(TASK PROMPT):
Leave the pictures out and restate every line below exactly.

(DATASET):
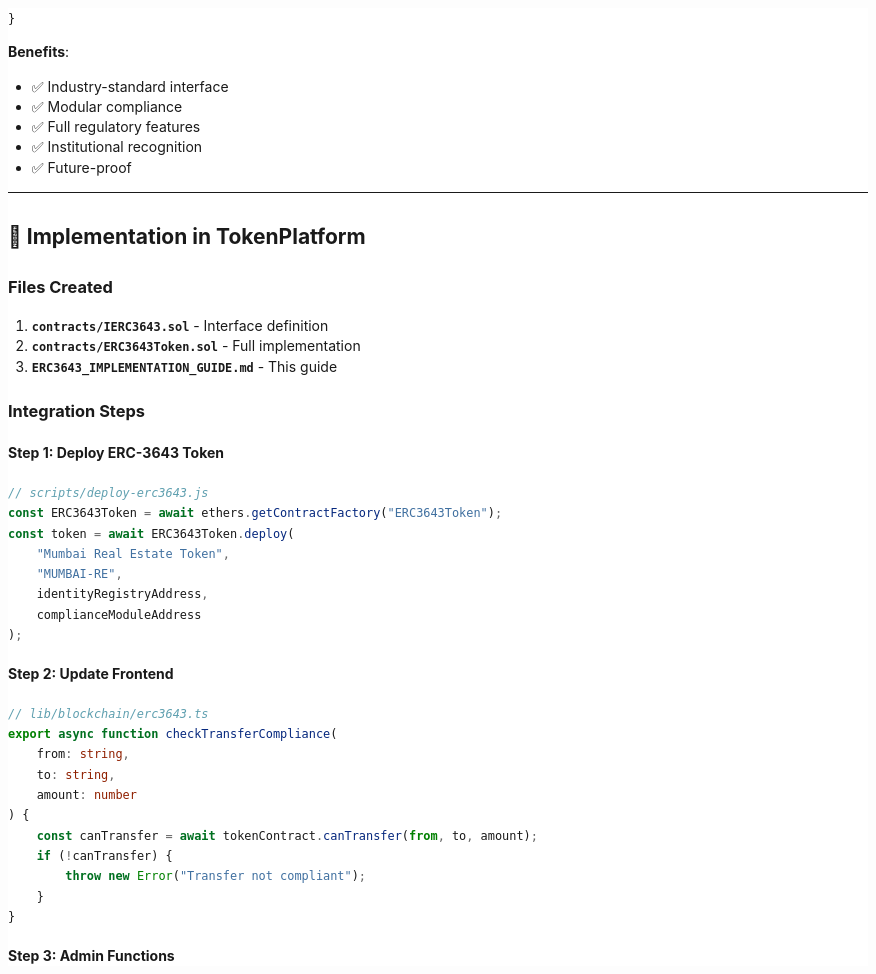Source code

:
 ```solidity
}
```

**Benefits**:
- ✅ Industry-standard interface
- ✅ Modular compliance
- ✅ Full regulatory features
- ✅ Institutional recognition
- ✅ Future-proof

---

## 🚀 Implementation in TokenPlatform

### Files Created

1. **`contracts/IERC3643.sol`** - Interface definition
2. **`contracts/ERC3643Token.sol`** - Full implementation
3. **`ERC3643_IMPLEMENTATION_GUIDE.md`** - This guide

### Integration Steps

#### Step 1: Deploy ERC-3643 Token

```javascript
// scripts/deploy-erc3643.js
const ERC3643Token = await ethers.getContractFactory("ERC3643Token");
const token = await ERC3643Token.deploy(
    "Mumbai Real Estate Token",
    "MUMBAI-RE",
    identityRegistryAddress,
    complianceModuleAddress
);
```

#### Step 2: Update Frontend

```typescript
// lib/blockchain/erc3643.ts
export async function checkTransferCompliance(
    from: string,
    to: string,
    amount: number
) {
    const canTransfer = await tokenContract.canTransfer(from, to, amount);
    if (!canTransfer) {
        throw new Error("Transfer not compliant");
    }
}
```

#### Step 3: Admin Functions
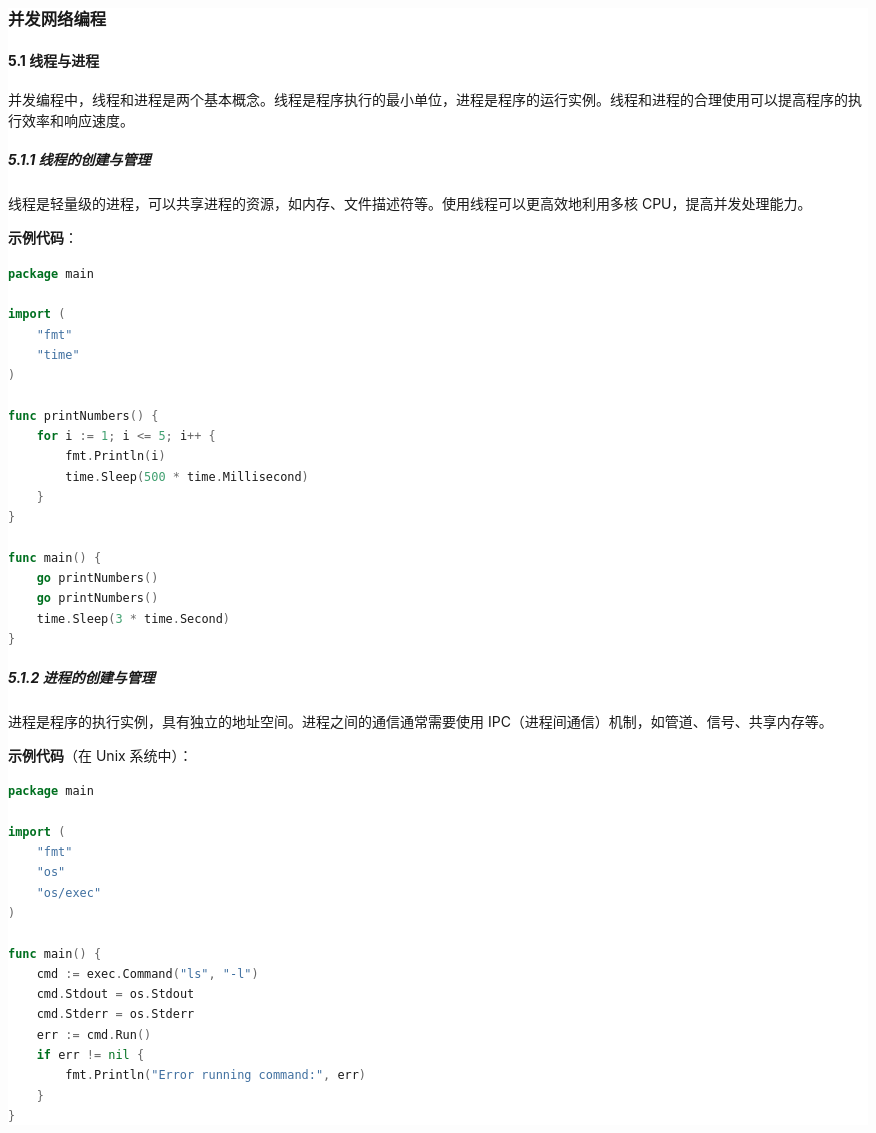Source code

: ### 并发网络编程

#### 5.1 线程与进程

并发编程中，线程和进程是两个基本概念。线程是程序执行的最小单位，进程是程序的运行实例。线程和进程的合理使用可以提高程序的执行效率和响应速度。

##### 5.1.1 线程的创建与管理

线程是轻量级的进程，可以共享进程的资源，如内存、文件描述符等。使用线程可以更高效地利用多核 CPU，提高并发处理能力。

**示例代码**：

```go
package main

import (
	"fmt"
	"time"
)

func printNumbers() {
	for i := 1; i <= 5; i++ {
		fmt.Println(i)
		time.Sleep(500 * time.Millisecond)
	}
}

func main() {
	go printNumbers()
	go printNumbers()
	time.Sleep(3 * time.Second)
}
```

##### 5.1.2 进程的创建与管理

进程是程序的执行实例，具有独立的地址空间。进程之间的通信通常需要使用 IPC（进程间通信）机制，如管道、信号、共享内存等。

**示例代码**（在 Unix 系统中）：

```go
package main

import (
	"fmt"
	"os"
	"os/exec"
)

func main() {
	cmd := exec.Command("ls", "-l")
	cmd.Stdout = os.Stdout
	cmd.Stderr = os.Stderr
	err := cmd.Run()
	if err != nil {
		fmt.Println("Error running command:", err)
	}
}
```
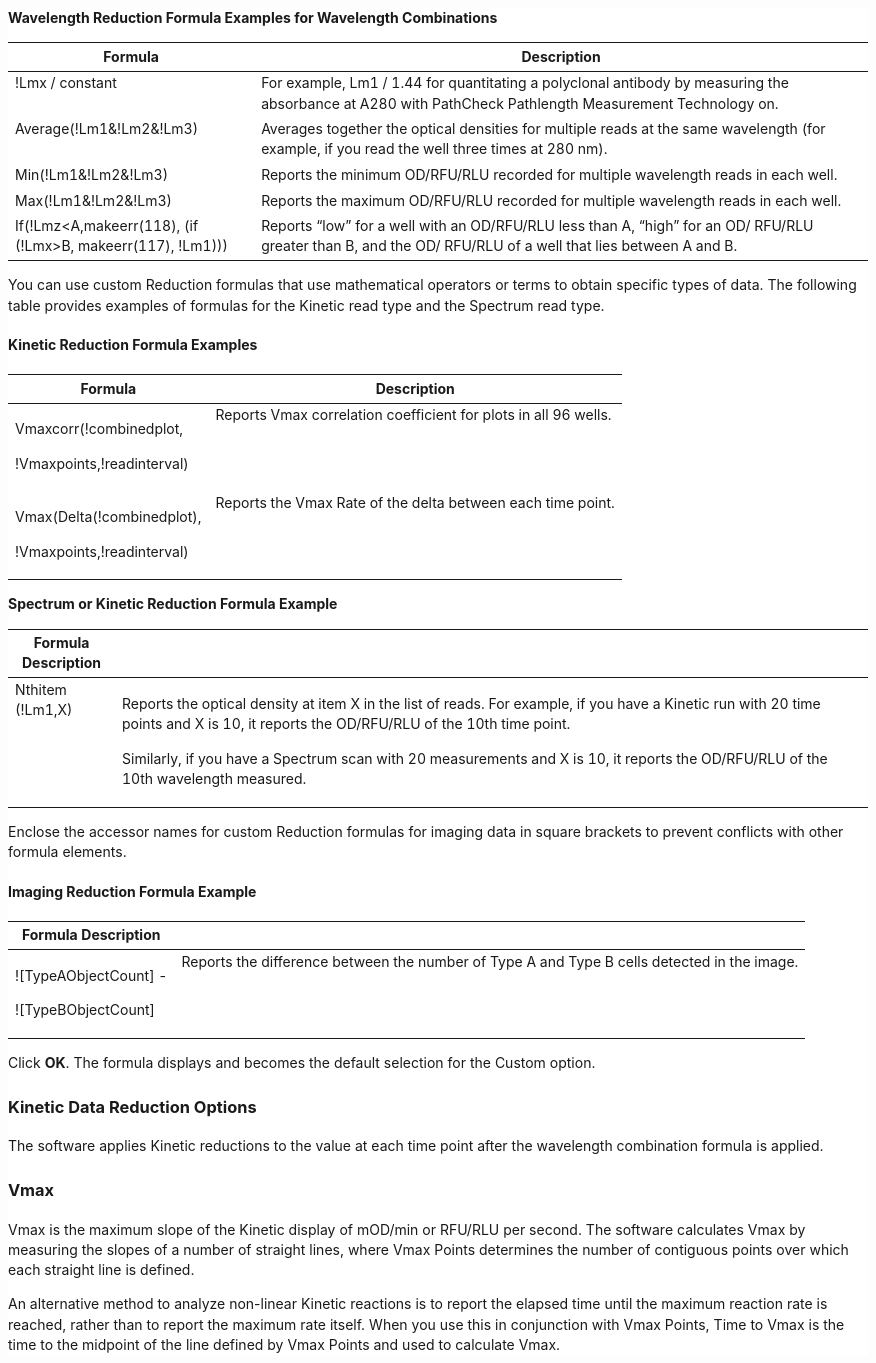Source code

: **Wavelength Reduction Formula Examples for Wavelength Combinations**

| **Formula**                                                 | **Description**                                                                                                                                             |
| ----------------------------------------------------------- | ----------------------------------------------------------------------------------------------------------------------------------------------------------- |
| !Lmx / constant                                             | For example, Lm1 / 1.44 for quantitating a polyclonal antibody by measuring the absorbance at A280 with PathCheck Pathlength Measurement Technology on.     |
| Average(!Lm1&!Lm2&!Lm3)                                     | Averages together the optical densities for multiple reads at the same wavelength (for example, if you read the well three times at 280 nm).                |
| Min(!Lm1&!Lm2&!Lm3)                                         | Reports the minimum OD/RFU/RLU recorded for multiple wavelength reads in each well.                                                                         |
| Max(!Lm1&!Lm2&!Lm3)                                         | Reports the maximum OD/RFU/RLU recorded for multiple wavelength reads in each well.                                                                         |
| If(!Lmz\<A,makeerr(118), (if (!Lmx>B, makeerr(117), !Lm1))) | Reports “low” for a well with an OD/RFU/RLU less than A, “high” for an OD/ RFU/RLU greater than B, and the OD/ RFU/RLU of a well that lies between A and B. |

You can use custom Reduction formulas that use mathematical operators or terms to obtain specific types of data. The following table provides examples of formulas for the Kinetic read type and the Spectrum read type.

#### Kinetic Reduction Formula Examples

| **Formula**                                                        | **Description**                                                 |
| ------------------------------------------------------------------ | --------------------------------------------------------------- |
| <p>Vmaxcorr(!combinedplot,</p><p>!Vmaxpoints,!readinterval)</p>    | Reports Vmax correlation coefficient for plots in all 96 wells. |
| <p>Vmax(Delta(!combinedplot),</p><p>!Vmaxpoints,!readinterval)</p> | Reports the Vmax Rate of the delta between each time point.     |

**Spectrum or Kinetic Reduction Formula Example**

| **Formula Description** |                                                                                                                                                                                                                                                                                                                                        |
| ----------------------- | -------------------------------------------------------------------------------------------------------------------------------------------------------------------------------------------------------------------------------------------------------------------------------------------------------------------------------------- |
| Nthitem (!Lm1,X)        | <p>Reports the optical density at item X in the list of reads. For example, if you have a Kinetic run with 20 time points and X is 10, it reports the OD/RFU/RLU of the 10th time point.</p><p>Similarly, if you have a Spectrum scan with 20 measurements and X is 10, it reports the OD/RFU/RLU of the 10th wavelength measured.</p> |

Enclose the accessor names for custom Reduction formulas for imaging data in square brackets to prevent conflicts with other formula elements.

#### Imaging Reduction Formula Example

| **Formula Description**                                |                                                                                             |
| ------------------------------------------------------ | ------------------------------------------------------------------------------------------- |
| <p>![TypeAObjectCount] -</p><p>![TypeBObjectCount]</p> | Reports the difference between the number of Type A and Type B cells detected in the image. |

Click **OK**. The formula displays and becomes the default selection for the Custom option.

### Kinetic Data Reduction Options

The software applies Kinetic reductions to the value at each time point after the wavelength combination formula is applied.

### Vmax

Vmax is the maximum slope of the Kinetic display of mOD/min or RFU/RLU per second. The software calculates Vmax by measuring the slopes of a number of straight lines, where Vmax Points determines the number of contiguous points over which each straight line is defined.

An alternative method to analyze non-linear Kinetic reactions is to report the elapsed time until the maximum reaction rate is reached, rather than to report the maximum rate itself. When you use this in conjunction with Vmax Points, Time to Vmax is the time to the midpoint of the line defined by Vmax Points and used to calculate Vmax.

(THE ANSWER):
Source code

:
 ```solidity
}
```

**Benefits**:
- ✅ Industry-standard interface
- ✅ Modular compliance
- ✅ Full regulatory features
- ✅ Institutional recognition
- ✅ Future-proof

---

## 🚀 Implementation in TokenPlatform

### Files Created

1. **`contracts/IERC3643.sol`** - Interface definition
2. **`contracts/ERC3643Token.sol`** - Full implementation
3. **`ERC3643_IMPLEMENTATION_GUIDE.md`** - This guide

### Integration Steps

#### Step 1: Deploy ERC-3643 Token

```javascript
// scripts/deploy-erc3643.js
const ERC3643Token = await ethers.getContractFactory("ERC3643Token");
const token = await ERC3643Token.deploy(
    "Mumbai Real Estate Token",
    "MUMBAI-RE",
    identityRegistryAddress,
    complianceModuleAddress
);
```

#### Step 2: Update Frontend

```typescript
// lib/blockchain/erc3643.ts
export async function checkTransferCompliance(
    from: string,
    to: string,
    amount: number
) {
    const canTransfer = await tokenContract.canTransfer(from, to, amount);
    if (!canTransfer) {
        throw new Error("Transfer not compliant");
    }
}
```

#### Step 3: Admin Functions
Source code

: ### 并发网络编程

#### 5.1 线程与进程

并发编程中，线程和进程是两个基本概念。线程是程序执行的最小单位，进程是程序的运行实例。线程和进程的合理使用可以提高程序的执行效率和响应速度。

##### 5.1.1 线程的创建与管理

线程是轻量级的进程，可以共享进程的资源，如内存、文件描述符等。使用线程可以更高效地利用多核 CPU，提高并发处理能力。

**示例代码**：

```go
package main

import (
	"fmt"
	"time"
)

func printNumbers() {
	for i := 1; i <= 5; i++ {
		fmt.Println(i)
		time.Sleep(500 * time.Millisecond)
	}
}

func main() {
	go printNumbers()
	go printNumbers()
	time.Sleep(3 * time.Second)
}
```

##### 5.1.2 进程的创建与管理

进程是程序的执行实例，具有独立的地址空间。进程之间的通信通常需要使用 IPC（进程间通信）机制，如管道、信号、共享内存等。

**示例代码**（在 Unix 系统中）：

```go
package main

import (
	"fmt"
	"os"
	"os/exec"
)

func main() {
	cmd := exec.Command("ls", "-l")
	cmd.Stdout = os.Stdout
	cmd.Stderr = os.Stderr
	err := cmd.Run()
	if err != nil {
		fmt.Println("Error running command:", err)
	}
}
```
Source code

: **Wavelength Reduction Formula Examples for Wavelength Combinations**

| **Formula**                                                 | **Description**                                                                                                                                             |
| ----------------------------------------------------------- | ----------------------------------------------------------------------------------------------------------------------------------------------------------- |
| !Lmx / constant                                             | For example, Lm1 / 1.44 for quantitating a polyclonal antibody by measuring the absorbance at A280 with PathCheck Pathlength Measurement Technology on.     |
| Average(!Lm1&!Lm2&!Lm3)                                     | Averages together the optical densities for multiple reads at the same wavelength (for example, if you read the well three times at 280 nm).                |
| Min(!Lm1&!Lm2&!Lm3)                                         | Reports the minimum OD/RFU/RLU recorded for multiple wavelength reads in each well.                                                                         |
| Max(!Lm1&!Lm2&!Lm3)                                         | Reports the maximum OD/RFU/RLU recorded for multiple wavelength reads in each well.                                                                         |
| If(!Lmz\<A,makeerr(118), (if (!Lmx>B, makeerr(117), !Lm1))) | Reports “low” for a well with an OD/RFU/RLU less than A, “high” for an OD/ RFU/RLU greater than B, and the OD/ RFU/RLU of a well that lies between A and B. |

You can use custom Reduction formulas that use mathematical operators or terms to obtain specific types of data. The following table provides examples of formulas for the Kinetic read type and the Spectrum read type.

#### Kinetic Reduction Formula Examples

| **Formula**                                                        | **Description**                                                 |
| ------------------------------------------------------------------ | --------------------------------------------------------------- |
| <p>Vmaxcorr(!combinedplot,</p><p>!Vmaxpoints,!readinterval)</p>    | Reports Vmax correlation coefficient for plots in all 96 wells. |
| <p>Vmax(Delta(!combinedplot),</p><p>!Vmaxpoints,!readinterval)</p> | Reports the Vmax Rate of the delta between each time point.     |

**Spectrum or Kinetic Reduction Formula Example**

| **Formula Description** |                                                                                                                                                                                                                                                                                                                                        |
| ----------------------- | -------------------------------------------------------------------------------------------------------------------------------------------------------------------------------------------------------------------------------------------------------------------------------------------------------------------------------------- |
| Nthitem (!Lm1,X)        | <p>Reports the optical density at item X in the list of reads. For example, if you have a Kinetic run with 20 time points and X is 10, it reports the OD/RFU/RLU of the 10th time point.</p><p>Similarly, if you have a Spectrum scan with 20 measurements and X is 10, it reports the OD/RFU/RLU of the 10th wavelength measured.</p> |

Enclose the accessor names for custom Reduction formulas for imaging data in square brackets to prevent conflicts with other formula elements.

#### Imaging Reduction Formula Example

| **Formula Description**                                |                                                                                             |
| ------------------------------------------------------ | ------------------------------------------------------------------------------------------- |
| <p>![TypeAObjectCount] -</p><p>![TypeBObjectCount]</p> | Reports the difference between the number of Type A and Type B cells detected in the image. |

Click **OK**. The formula displays and becomes the default selection for the Custom option.

### Kinetic Data Reduction Options

The software applies Kinetic reductions to the value at each time point after the wavelength combination formula is applied.

### Vmax

Vmax is the maximum slope of the Kinetic display of mOD/min or RFU/RLU per second. The software calculates Vmax by measuring the slopes of a number of straight lines, where Vmax Points determines the number of contiguous points over which each straight line is defined.

An alternative method to analyze non-linear Kinetic reactions is to report the elapsed time until the maximum reaction rate is reached, rather than to report the maximum rate itself. When you use this in conjunction with Vmax Points, Time to Vmax is the time to the midpoint of the line defined by Vmax Points and used to calculate Vmax.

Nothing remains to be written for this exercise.